Keryn knows far more than I do about FERC, so I always defer to her accounts of what it happening there.
Keryn has a great post on a FERC case that hasn’t received a lot of attention (kind of like the TrAIL complaint case at the WV PSC) but will have a big impact on what happens in the future with Dick Cheney’s goofy cost recovery system.
Back in September 2008, Allegheny Energy was forced by the Pennsylvania Utilities Commission to eliminate almost all of the TrAIL line that they proposed in Pennsylvania. The PUC only approved a little more than a mile of TrAIL in PA, instead of the 37 or so miles that Allegheny had wanted to build. In the fall of 2010, Allegheny presented a plan to the PUC for how they could upgrade their existing lines to do everything they claimed only TrAIL could accomplish.
At the same time, Allegheny had the gall to apply to FERC to recover costs they had incurred on the section of TrAIL in PA that was never approved by the PUC. What? You want to recover costs for a line that was never built because it was never approved? Really?

* Information shown
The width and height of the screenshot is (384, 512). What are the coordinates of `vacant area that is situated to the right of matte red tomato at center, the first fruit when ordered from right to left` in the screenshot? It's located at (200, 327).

* What needs to be done
According to the post about the TrAIL line, why was the Pennsylvania section for which Allegheny sought cost recovery from FERC never built? Answer in one to three sentences.

* Exercise result
It was never built because it was never approved. In September 2008, the Pennsylvania Utilities Commission approved only a little more than a mile of TrAIL in Pennsylvania instead of the 37 or so miles Allegheny wanted, forcing Allegheny to eliminate almost all of the line it had proposed there.